The worst thing was the roof; the best
things were the ruins. These were my
thoughts as I stood at the chapel of the Ascension on the summit of the Mount
of Olives. This has been a site of
Christian meeting for centuries, the place where they gathered to commemorate
the Ascension of Christ into heaven. Before this site was built, Christians
gathered in the Eleona (Greek for “olive grove”), the Church built in the
fourth century over the cave on the Mount of Olives where Christ sat with His
four disciples Peter, James, John, and Andrew and spoke of the destruction of
Jerusalem and the end of the world (see Mk. 13).

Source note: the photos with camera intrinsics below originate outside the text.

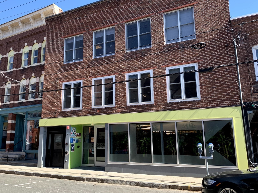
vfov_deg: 44.2
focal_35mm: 32
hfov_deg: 56.7
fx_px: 239
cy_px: 95
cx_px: 116
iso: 25
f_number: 1.8
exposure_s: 1/696
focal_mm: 4.25
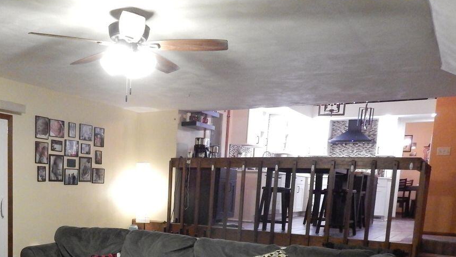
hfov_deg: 49.1
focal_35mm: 40
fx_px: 484
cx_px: 133
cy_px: 258
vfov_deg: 27.9
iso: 800
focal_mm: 4
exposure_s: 1/25
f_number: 3
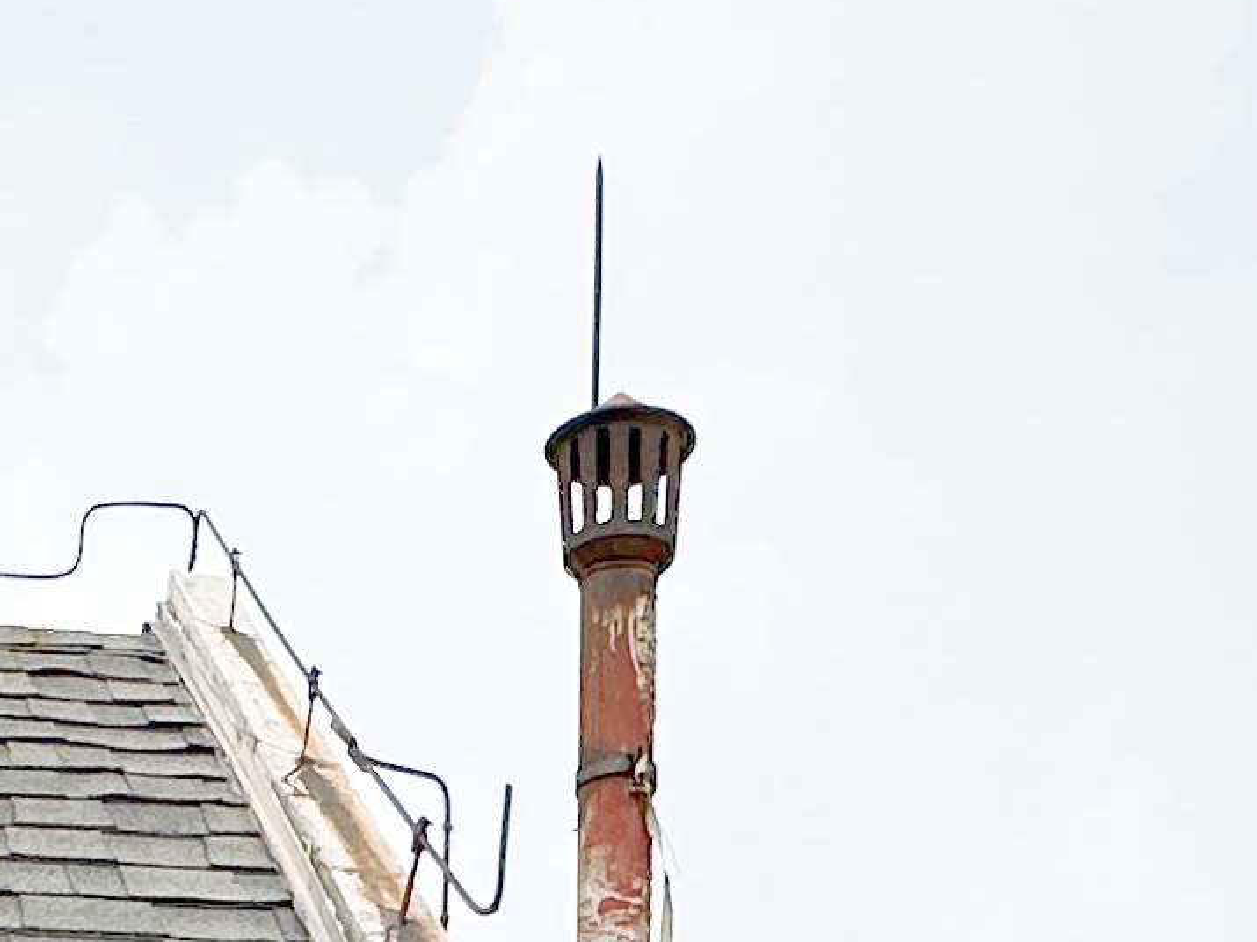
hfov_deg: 24.0
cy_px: 1984
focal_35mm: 79
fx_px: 2868
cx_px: 127
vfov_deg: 14.7
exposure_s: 1/963
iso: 40
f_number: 2.2
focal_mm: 2.22
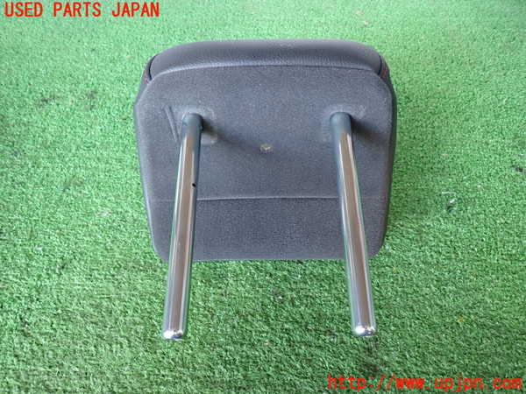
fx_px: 380
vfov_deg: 54.9
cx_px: 263
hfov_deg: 69.4
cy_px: 197
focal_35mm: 25
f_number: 2
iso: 200
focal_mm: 4.5
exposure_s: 1/40
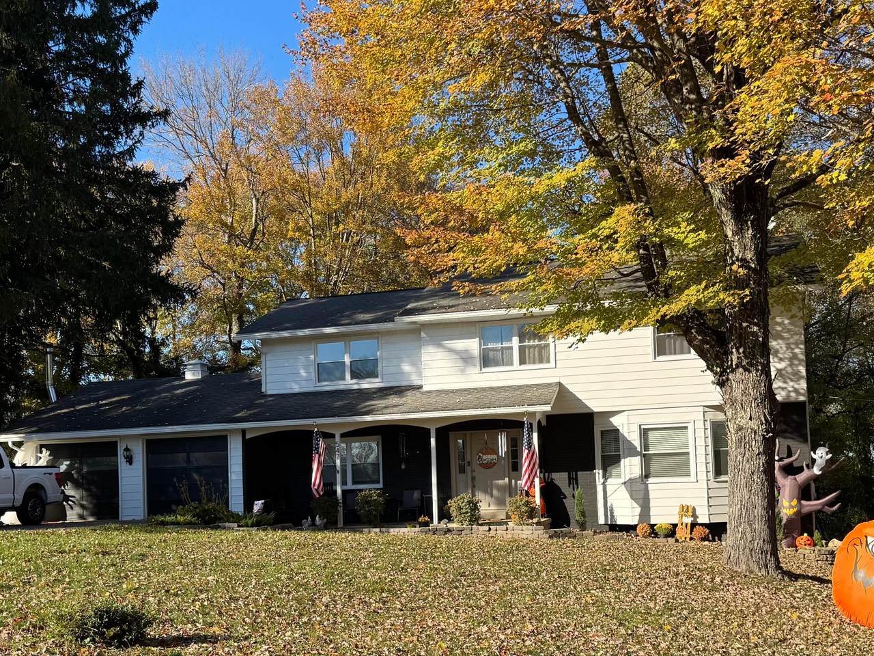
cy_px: 328
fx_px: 606
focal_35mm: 24
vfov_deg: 56.8
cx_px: 437
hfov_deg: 71.6
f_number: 1.78
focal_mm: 6.76
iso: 80
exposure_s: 1/1980
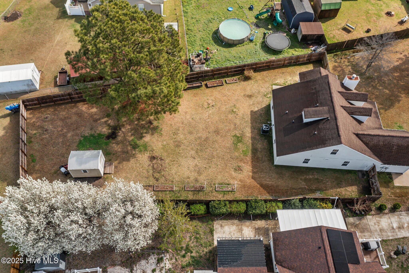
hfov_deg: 65.5
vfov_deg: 46.4
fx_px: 318
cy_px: 136
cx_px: 204
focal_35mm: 28
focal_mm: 10.26
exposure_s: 1/120
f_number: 4
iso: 100
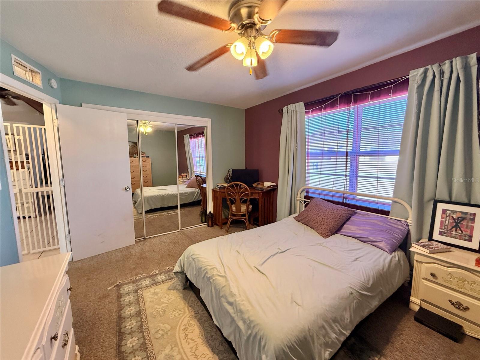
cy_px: 180
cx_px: 240
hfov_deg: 102.1
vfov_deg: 85.7
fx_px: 194
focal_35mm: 14
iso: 400
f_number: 2.2
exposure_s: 1/94
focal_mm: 2.22
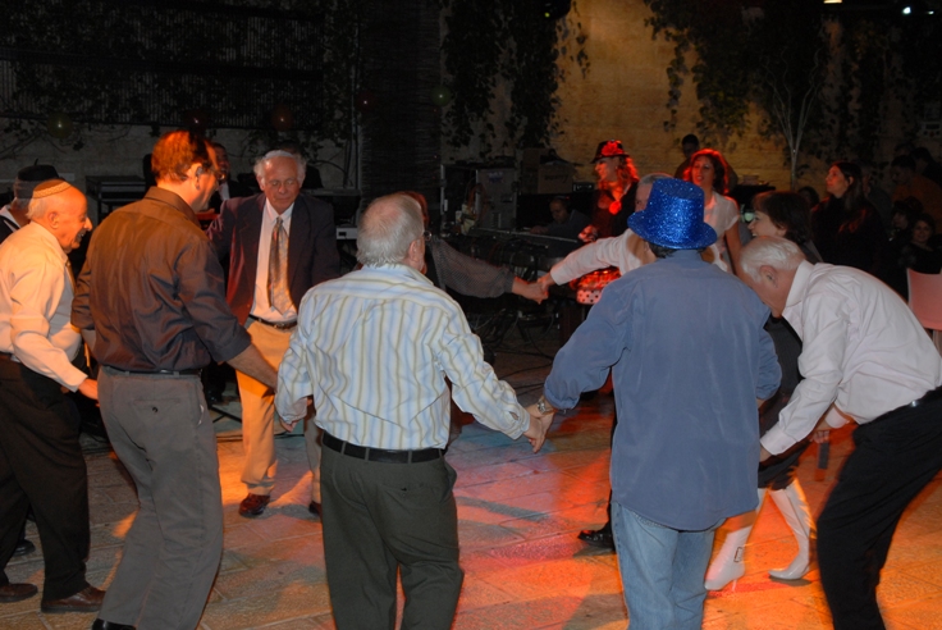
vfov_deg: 29.9
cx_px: 471
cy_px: 315
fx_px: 1178
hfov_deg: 43.6
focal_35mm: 45
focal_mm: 30
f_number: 6.3
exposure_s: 1/60
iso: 500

Of this spacious and splendid Eleona church
built over the cave, only fragments remain, near the so-called “Church of the
Pater Noster”. But in the early fourth
century, the Eleona flourished as the place where the Christians of Jerusalem
met to commemorate the Ascension of Christ.
Later a place was built nearby, at the present “chapel of the
Ascension”, and it was to this site that the pilgrim Egeria went later in the
fourth century to commemorate the Ascension.
In her day it was not a church, but a mere circular colonnade at the
summit of the Mount of Olives, a place to sit that was open to the sky. She called it “the Imbomen”, from the Greek “en
bouno”, “on the hillock”, and it was
a fairly modest structure. Later a
member of the Imperial family enlarged the Imbomen so that was functioned as an
actual church. It was later destroyed by
the Persians in the invasion of 614, and later still by the Muslims.
All that is left
of that larger church now are the ruins, along with the original Imbomen
structure, which stands about three meters by three meters. In Egeria’s day in the fourth century, this
structure was open to the sky, and one could stand in its center and look
upward to heaven, and remember how Christ ascended to the Father. The Muslims have bricked up the spaces
between the columns of the Imbomen, and put up a roof overtop it. They now charge a small fee for Christians to
enter and look at its empty, unadorned interior.